Nous travaillons sur un sujet de recherche assez pointu, la vulgarisation est un travail difficile que nous pratiquons très peu souvent. Pourtant utile et nécessaire à la société, mais si peu reconnu par les universités. Les étudiants y gagneraient certainement une expérience différente, mais ce n'est pas "obligatoire", il faudrait qu'ils soient très motivés à le faire... Comment maintenir l'intérêt à écrire des articles de la part de mes collègues (ou moi), car comme vous le dites, cela demande temps et énergie?
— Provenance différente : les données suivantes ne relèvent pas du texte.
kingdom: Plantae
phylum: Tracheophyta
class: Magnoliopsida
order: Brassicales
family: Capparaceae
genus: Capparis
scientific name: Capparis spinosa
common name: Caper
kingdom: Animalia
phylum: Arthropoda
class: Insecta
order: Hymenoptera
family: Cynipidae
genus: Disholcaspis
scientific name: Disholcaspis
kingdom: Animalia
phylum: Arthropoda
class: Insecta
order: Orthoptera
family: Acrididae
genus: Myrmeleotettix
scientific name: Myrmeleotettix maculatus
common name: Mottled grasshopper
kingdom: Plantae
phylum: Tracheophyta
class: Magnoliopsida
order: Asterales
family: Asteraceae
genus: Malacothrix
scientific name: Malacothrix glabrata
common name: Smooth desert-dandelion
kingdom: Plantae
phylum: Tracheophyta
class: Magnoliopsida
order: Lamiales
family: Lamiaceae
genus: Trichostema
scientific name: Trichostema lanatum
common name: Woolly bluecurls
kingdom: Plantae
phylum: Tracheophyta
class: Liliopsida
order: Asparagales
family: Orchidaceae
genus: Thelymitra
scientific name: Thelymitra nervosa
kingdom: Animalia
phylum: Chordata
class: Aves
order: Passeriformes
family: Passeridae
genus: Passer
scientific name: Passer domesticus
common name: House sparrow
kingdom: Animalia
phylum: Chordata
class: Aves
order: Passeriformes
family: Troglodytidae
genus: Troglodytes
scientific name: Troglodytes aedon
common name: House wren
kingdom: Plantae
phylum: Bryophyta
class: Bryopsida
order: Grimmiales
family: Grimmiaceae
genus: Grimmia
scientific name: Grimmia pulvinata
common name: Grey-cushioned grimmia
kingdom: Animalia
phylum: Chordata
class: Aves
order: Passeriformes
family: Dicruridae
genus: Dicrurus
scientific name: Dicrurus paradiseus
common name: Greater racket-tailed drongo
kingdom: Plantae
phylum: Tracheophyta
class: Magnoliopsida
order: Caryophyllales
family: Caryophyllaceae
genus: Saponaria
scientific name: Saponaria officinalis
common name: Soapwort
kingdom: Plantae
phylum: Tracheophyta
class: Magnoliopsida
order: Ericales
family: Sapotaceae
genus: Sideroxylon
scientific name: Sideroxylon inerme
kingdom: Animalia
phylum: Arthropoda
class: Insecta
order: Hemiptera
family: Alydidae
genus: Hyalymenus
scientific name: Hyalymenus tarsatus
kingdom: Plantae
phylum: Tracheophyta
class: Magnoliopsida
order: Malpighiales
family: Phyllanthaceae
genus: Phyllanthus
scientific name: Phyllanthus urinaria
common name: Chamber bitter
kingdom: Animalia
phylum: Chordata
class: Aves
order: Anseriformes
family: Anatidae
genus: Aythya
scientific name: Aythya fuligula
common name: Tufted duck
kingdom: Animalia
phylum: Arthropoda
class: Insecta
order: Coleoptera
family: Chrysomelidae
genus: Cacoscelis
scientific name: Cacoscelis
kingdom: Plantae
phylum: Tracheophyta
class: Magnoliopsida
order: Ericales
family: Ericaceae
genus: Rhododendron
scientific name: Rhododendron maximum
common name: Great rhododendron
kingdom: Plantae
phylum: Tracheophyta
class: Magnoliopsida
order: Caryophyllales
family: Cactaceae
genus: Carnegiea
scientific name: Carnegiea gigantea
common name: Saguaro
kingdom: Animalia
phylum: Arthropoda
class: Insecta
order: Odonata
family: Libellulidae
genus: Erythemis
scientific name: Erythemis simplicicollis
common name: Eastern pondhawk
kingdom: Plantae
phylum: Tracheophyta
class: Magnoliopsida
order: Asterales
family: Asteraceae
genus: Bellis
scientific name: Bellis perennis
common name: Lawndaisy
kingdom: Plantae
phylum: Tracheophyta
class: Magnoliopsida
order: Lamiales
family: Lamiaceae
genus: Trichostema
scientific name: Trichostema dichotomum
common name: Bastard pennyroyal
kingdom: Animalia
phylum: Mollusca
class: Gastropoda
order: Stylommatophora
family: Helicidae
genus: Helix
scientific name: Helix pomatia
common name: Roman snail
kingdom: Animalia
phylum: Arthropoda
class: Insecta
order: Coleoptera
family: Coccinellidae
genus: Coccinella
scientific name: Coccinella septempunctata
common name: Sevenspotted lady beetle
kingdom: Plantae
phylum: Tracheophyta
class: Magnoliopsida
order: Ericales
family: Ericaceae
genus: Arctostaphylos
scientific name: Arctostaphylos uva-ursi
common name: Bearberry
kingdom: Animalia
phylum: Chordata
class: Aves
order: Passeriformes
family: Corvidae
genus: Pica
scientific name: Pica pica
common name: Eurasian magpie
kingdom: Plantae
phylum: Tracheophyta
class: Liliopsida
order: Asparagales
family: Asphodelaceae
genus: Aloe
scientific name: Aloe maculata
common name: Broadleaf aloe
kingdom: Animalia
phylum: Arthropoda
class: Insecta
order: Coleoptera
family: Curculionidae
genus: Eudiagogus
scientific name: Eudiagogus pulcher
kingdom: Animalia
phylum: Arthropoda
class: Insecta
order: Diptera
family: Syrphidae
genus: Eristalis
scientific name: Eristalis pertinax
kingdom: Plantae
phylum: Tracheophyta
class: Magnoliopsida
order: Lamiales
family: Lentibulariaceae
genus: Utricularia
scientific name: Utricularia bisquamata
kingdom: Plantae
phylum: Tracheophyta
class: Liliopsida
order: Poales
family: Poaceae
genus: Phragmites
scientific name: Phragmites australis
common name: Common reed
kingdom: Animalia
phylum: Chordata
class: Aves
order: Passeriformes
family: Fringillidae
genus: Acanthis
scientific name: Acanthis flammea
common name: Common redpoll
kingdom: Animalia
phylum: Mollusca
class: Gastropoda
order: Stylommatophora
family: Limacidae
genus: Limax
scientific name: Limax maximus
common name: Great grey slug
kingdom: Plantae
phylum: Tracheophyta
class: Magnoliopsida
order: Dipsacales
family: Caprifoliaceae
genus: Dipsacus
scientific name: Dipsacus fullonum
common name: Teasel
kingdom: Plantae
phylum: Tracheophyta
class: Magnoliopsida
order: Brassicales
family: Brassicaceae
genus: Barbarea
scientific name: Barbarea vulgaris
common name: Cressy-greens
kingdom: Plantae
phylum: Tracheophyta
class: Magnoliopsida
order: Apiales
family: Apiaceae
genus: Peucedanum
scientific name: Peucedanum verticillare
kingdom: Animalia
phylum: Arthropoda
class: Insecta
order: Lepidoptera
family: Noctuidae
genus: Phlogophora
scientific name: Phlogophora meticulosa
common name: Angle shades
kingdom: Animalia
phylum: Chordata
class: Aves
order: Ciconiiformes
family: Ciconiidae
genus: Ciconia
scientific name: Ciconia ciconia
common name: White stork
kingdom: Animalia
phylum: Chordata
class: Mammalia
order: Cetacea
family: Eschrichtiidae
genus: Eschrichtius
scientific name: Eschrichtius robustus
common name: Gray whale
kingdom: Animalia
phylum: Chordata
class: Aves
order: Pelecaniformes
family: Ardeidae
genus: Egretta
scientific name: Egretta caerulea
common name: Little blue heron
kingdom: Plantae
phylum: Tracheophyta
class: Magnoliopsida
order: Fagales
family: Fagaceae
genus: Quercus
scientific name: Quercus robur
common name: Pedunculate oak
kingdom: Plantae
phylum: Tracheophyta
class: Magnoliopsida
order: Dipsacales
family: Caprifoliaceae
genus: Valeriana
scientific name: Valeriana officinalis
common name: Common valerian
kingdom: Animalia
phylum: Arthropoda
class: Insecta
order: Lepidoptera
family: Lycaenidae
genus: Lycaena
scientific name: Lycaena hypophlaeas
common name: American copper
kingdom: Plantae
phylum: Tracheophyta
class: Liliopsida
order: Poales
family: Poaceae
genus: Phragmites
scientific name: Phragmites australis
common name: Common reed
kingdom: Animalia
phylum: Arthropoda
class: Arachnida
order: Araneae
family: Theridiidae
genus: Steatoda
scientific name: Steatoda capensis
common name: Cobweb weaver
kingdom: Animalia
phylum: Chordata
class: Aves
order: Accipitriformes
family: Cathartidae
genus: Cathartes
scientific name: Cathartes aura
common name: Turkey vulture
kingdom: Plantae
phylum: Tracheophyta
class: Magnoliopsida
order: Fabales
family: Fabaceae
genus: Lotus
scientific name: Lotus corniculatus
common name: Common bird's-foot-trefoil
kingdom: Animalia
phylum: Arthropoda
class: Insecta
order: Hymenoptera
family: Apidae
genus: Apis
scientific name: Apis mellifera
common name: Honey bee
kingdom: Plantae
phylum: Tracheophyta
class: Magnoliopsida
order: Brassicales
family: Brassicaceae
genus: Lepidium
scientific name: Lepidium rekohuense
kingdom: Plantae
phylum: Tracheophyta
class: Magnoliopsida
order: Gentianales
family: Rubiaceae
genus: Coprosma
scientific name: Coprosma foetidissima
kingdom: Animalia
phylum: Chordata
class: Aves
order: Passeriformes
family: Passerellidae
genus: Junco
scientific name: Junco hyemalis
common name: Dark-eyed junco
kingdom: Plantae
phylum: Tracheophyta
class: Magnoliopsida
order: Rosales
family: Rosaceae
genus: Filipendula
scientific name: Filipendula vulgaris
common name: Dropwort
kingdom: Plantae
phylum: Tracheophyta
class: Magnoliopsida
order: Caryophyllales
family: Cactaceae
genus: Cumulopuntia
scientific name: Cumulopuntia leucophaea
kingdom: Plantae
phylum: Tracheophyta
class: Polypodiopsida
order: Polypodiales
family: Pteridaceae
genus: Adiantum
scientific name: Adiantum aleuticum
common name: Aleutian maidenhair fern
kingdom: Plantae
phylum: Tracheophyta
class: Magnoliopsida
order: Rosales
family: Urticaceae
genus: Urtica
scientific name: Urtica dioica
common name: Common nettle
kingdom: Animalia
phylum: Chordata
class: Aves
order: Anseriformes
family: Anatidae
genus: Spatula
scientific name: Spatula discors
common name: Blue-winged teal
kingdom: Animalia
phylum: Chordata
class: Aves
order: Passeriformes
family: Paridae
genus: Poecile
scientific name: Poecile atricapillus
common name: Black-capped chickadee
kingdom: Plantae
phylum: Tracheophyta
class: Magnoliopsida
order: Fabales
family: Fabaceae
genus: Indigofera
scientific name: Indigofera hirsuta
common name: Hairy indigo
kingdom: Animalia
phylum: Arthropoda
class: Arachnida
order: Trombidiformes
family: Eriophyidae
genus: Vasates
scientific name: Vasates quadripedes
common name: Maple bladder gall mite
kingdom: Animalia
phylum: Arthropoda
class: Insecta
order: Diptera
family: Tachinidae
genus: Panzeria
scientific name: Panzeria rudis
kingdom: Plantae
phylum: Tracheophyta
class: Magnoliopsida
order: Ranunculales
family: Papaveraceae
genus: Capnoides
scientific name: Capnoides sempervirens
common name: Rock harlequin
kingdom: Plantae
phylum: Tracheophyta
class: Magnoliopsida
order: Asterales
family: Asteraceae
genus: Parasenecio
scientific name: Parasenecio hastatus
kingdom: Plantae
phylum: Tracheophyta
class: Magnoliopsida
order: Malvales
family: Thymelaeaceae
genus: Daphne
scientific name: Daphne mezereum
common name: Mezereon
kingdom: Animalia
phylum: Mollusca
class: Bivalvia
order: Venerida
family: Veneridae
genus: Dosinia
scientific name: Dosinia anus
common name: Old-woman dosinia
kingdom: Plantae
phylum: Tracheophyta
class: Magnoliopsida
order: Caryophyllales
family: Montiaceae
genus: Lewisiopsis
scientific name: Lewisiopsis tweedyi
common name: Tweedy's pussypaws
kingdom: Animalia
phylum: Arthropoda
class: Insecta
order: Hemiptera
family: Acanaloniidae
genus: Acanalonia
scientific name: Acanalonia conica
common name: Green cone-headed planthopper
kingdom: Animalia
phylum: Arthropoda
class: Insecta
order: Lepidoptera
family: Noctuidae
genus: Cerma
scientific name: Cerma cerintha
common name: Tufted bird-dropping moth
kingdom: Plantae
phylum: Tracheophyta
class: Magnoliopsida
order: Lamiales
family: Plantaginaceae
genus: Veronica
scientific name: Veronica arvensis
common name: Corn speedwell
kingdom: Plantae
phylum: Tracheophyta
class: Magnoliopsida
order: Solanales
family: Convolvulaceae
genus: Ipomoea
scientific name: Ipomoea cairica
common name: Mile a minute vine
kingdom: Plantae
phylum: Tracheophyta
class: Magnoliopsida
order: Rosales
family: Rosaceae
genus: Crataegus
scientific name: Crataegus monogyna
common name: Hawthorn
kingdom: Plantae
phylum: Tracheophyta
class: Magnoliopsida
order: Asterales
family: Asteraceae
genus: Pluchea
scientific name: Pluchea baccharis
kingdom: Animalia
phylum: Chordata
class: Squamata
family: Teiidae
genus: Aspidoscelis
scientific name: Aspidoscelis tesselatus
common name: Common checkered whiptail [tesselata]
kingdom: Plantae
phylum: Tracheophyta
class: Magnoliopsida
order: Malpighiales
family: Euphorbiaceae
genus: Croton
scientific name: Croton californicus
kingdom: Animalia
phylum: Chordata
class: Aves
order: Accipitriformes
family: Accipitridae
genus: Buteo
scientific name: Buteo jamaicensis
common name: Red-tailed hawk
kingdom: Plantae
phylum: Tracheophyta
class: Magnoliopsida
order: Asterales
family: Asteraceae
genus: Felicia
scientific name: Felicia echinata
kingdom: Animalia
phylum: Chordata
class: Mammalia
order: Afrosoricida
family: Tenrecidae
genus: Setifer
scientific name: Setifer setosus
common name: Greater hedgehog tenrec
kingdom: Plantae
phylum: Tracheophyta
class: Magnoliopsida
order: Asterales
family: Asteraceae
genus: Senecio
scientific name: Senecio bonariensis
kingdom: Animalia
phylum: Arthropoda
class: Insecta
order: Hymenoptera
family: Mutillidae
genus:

Sur quels sujets? Je ne voudrais pas que les étudiants dérapent un peu et s'engagent sur des positions que "nous" ne voudrions pas endosser. Nous ne pouvons pas non plus tout dire de nos résultats en cours, sans risquer de se faire "scooper"!
Doit-on être les pionniers et être présent sur Internet, bien avant que les universités en reconnaissent les bienfaits? Y trouverions-nous d'autres avantages? Mais lesquels? Jusqu’où s'investir? Page/groupe Facebook, Twitter, Google+? Comment savoir lequel vaut la peine? J'ai déjà de la difficulté à maintenir à jour notre site web...
Ma réflexion se poursuit, peut-être un jour me lancerai-je dans l'aventure... ;-)
Mélanie

DERVIS Philip DERVIS Philip ·  28 novembre 2011, 9:06:42 AM

Bonjour,

Vos réflexions sont tout à fait intéressantes. Je suis doctorant en science de l’éducation et mes recherches portent sur les usages des blogs par les enseignants.
Je prépare une thèse dont le titre est : " Les blogs d'enseignants. Création, usages, valorisation: une étude anthropologique."
En 2011, j’ai produit et soutenu un mémoire de MR2 qui est une étude anthropologique et didactique des blogs d’enseignants.
Ces travaux seront bientôt visibles sur un site dont je pourrais vous donner le lien quand ils seront en ligne si cela vous intéresse.

Cordialement

P. DERVIS

Patrick Giroux Patrick Giroux ·  30 novembre 2011, 7:44:59 AM

Désolé pour le long silence radio M. Dervis. J'étais à Haiti et non-disponible...

J'aimerais effectivement connaître l'URL de ce site ou les références exacte du mémoire.